A federal judge in Texas has granted an injunction requested by a 10-state coalition led by Arkansas Attorney General Leslie Rutledge to stop a new labor exemption rule from moving forward nationwide.
Rutledge and Texas Attorney General Ken Paxton led the coalition in April against the proposed regulation that required employers to disclose who has been helping them to challenge union-organizing efforts. The U.S. Department of Labor rule was set to go into effect April 25, and the attorneys general argued that it would violate an attorney's duty to maintain confidentiality in dealing with a client.
Business interests, including the National Association of Manufacturers and the Arkansas State Chamber of Commerce, filed suit in Little Rock on March 30 against the proposed change, arguing that it would upend more than 50 years of labor relations and violate employers' rights to freedom of association and freedom in seeking legal advice. The suit was the first to challenge the disclosure requirements, and was followed by similar suits in Minnesota and Texas.

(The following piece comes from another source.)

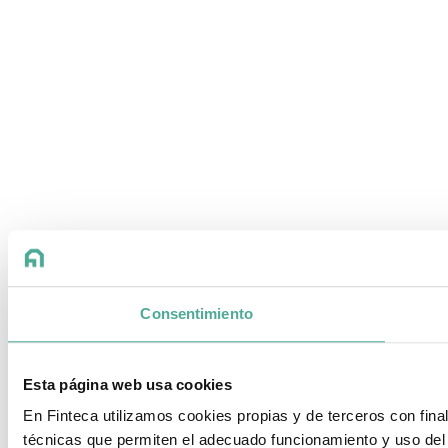
Consentimiento
Esta página web usa cookies
En Finteca utilizamos cookies propias y de terceros con fin
técnicas que permiten el adecuado funcionamiento y uso del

"This is a big win for small businesses in Arkansas and across the country," Rutledge said Monday in a news release. "With the court's decision, employers will not be jeopardized by having to disclose confidential advice from attorneys needed to lawfully and appropriately respond to organizing campaigns or collect bargaining demands. Job growth and economic development will be protected by having this injunction in place."
The nationwide injunction was granted in National Federation of Independent Business v. Perez by the Northern District of Texas, Lubbock Division. Joining Rutledge and Paxton were attorneys general from Alabama, Indiana, Michigan, Oklahoma, South Carolina, Utah, West Virginia and Wisconsin.
The plaintiffs in the Arkansas lawsuit filed a notice Monday of the preliminary injunction, saying that it supports and may moot the injunction request pending before U.S. District Judge Kristine Baker in Little Rock.